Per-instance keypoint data
----

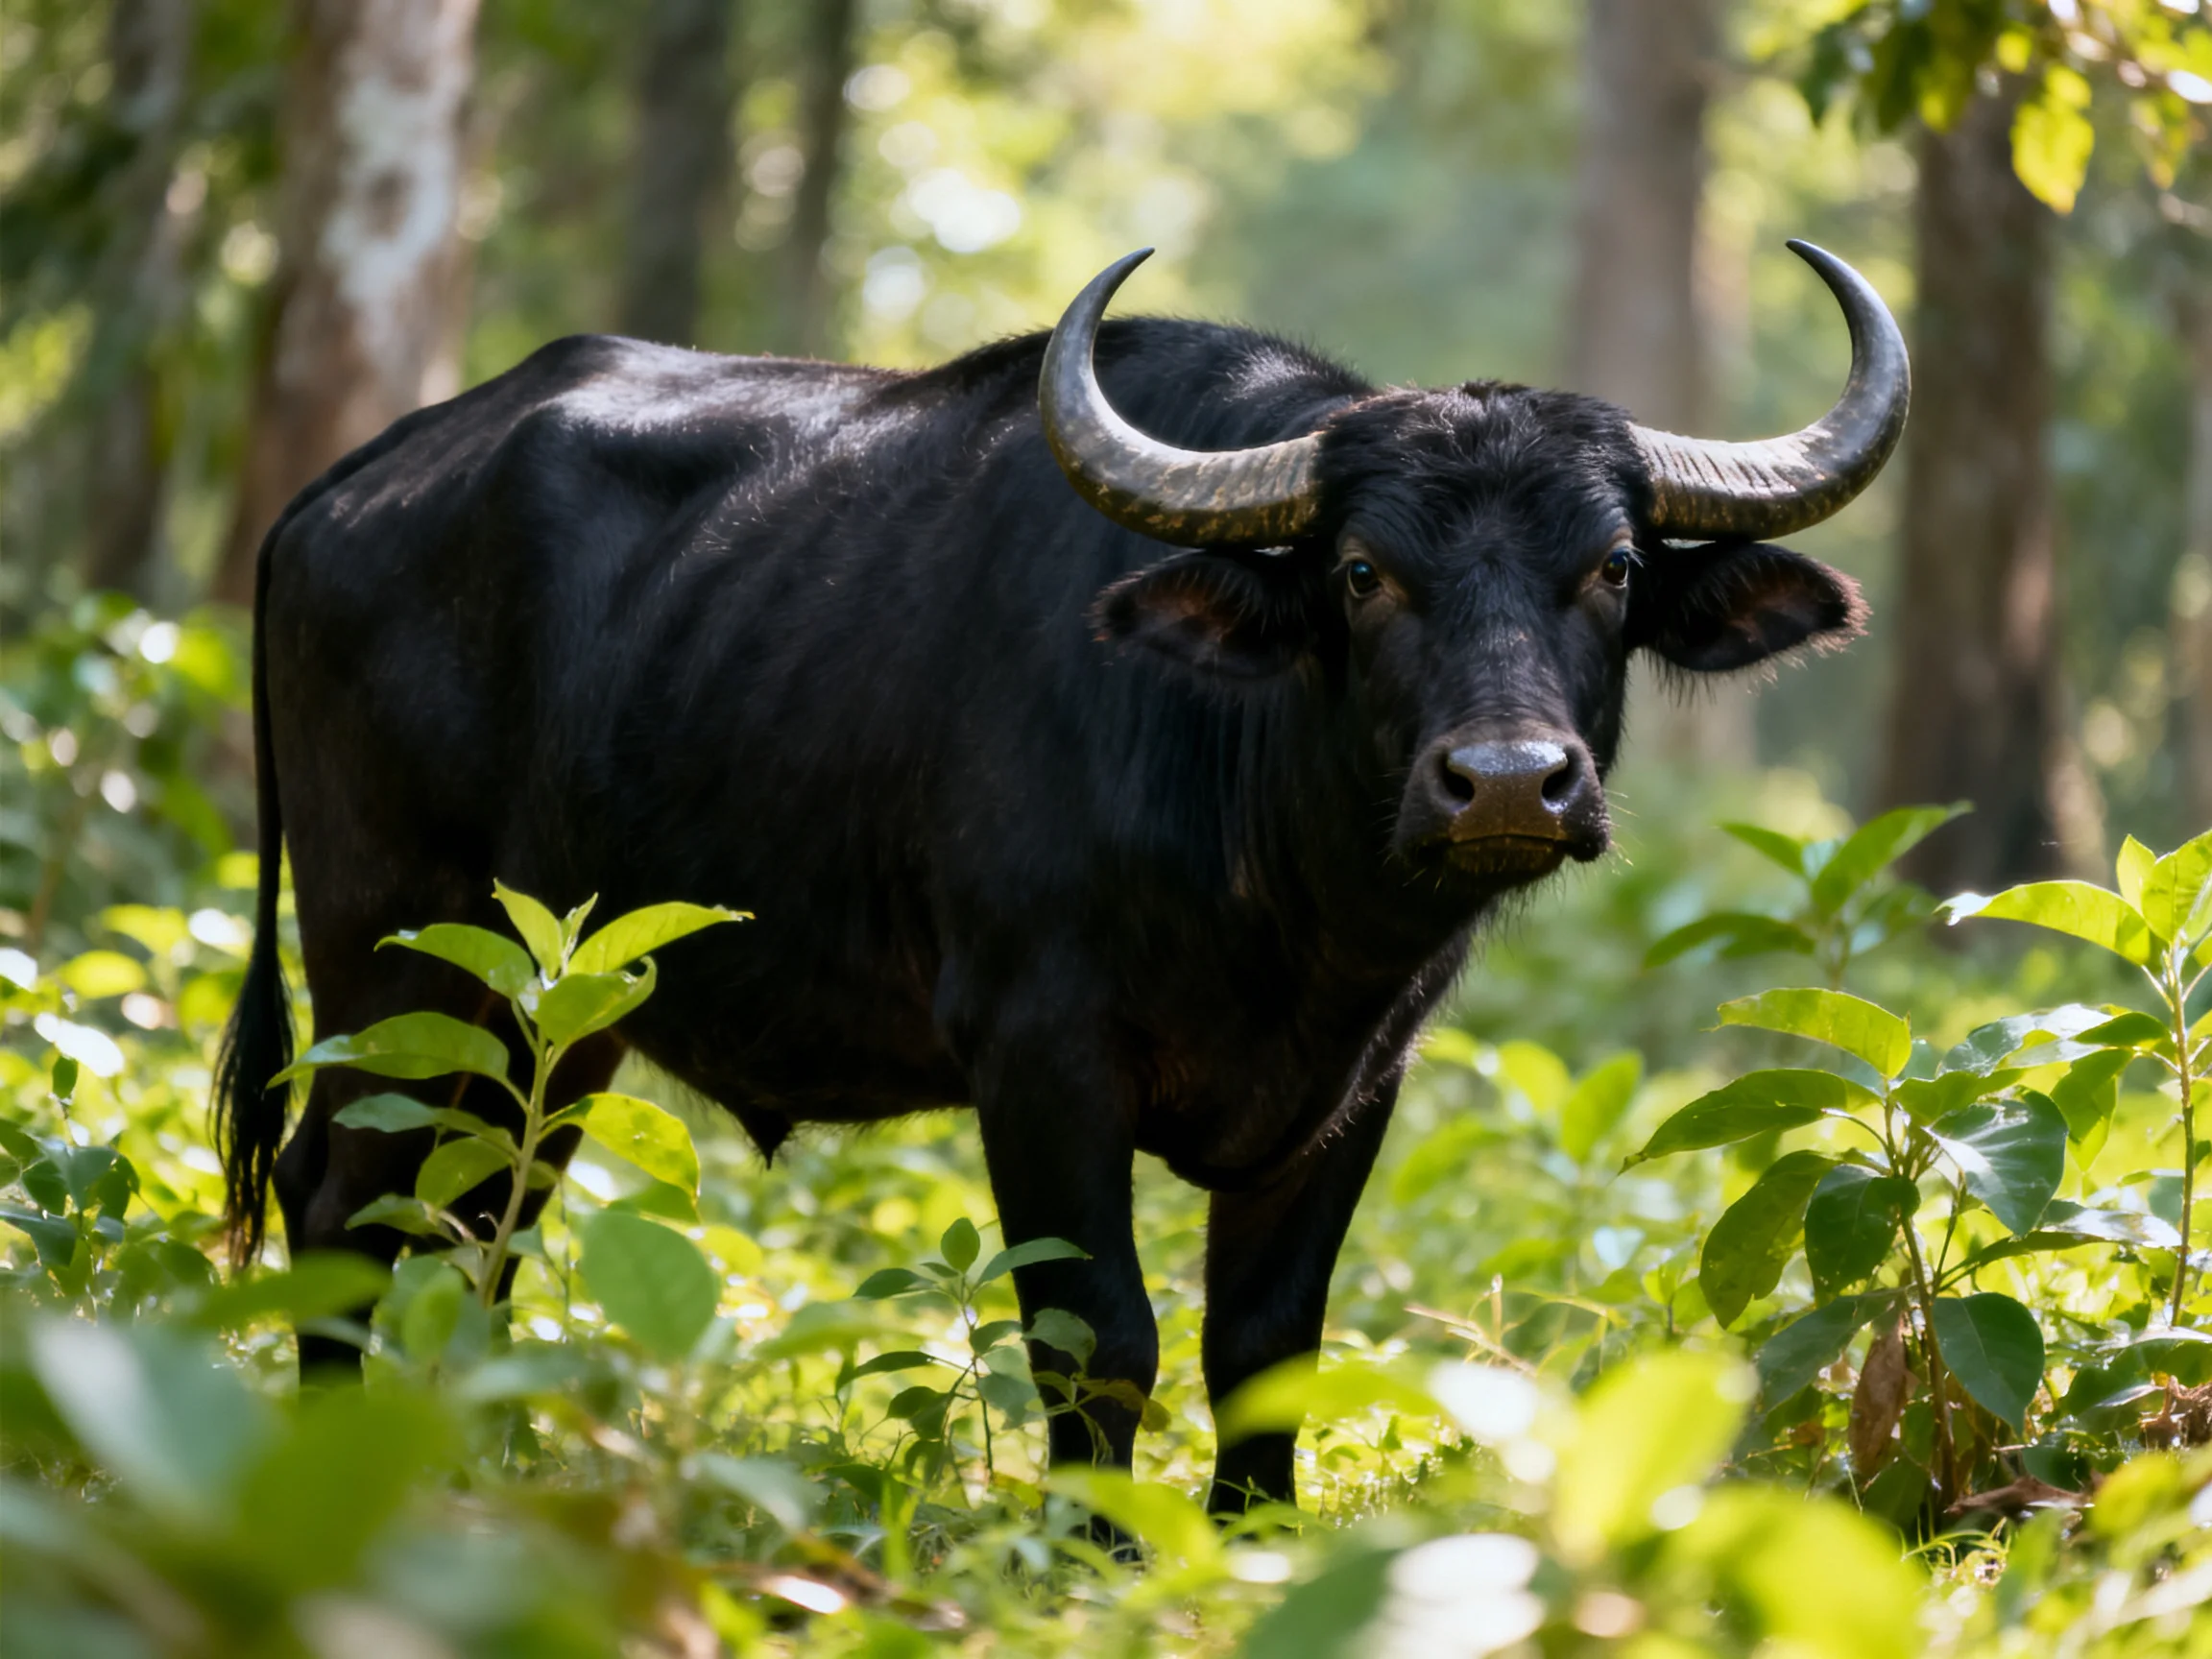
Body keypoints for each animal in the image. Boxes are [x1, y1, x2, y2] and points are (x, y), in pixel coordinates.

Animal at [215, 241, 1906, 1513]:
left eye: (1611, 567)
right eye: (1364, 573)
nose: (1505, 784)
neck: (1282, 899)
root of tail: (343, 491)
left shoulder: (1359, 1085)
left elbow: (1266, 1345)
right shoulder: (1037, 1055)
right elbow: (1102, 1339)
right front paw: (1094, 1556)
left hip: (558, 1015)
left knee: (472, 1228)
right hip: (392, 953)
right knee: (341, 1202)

----

Take the lines above from the one containing "nose: (1505, 784)" down to the one containing "right hip: (392, 953)", and transcribe them exactly, both ends included.

**REPLY**
nose: (1505, 784)
neck: (1282, 899)
root of tail: (343, 491)
left shoulder: (1359, 1085)
left elbow: (1266, 1345)
right shoulder: (1037, 1055)
right elbow: (1102, 1339)
right front paw: (1094, 1556)
left hip: (558, 1015)
left knee: (472, 1228)
right hip: (392, 953)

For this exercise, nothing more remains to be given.